(Extracted data entries)

╔══

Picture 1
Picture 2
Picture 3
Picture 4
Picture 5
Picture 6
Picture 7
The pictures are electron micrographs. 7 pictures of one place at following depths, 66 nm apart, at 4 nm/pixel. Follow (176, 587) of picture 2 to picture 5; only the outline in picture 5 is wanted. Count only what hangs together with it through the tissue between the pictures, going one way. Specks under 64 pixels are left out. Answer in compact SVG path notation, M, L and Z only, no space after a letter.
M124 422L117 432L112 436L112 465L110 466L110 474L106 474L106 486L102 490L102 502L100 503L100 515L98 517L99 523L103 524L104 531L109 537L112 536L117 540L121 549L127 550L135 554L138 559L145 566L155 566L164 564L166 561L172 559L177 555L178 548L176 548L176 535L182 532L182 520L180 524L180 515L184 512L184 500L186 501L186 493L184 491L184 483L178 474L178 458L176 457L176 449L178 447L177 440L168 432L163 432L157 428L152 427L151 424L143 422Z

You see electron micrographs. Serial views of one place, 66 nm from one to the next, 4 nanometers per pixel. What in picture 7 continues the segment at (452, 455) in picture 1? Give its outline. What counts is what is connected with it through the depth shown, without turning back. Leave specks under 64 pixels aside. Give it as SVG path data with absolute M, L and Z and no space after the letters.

╚══

Word for word, every record must be given again.

▶ Solution to the exercise:
Picture 1
Picture 2
Picture 3
Picture 4
Picture 5
Picture 6
Picture 7
The pictures are electron micrographs. 7 pictures of one place at following depths, 66 nm apart, at 4 nm/pixel. Follow (176, 587) of picture 2 to picture 5; only the outline in picture 5 is wanted. Count only what hangs together with it through the tissue between the pictures, going one way. Specks under 64 pixels are left out. Answer in compact SVG path notation, M, L and Z only, no space after a letter.
M124 422L117 432L112 436L112 465L110 466L110 474L106 474L106 486L102 490L102 502L100 503L100 515L98 517L99 523L103 524L104 531L109 537L112 536L117 540L121 549L127 550L135 554L138 559L145 566L155 566L164 564L166 561L172 559L177 555L178 548L176 548L176 535L182 532L182 520L180 524L180 515L184 512L184 500L186 501L186 493L184 491L184 483L178 474L178 458L176 457L176 449L178 447L177 440L168 432L163 432L157 428L152 427L151 424L143 422Z

You see electron micrographs. Serial views of one place, 66 nm from one to the next, 4 nanometers per pixel. What in picture 7 continues the segment at (452, 455) in picture 1? Give its outline. What counts is what is connected with it through the depth shown, without turning back. Leave specks under 64 pixels aside. Give it as SVG path data with absolute M, L and Z and no space after the letters.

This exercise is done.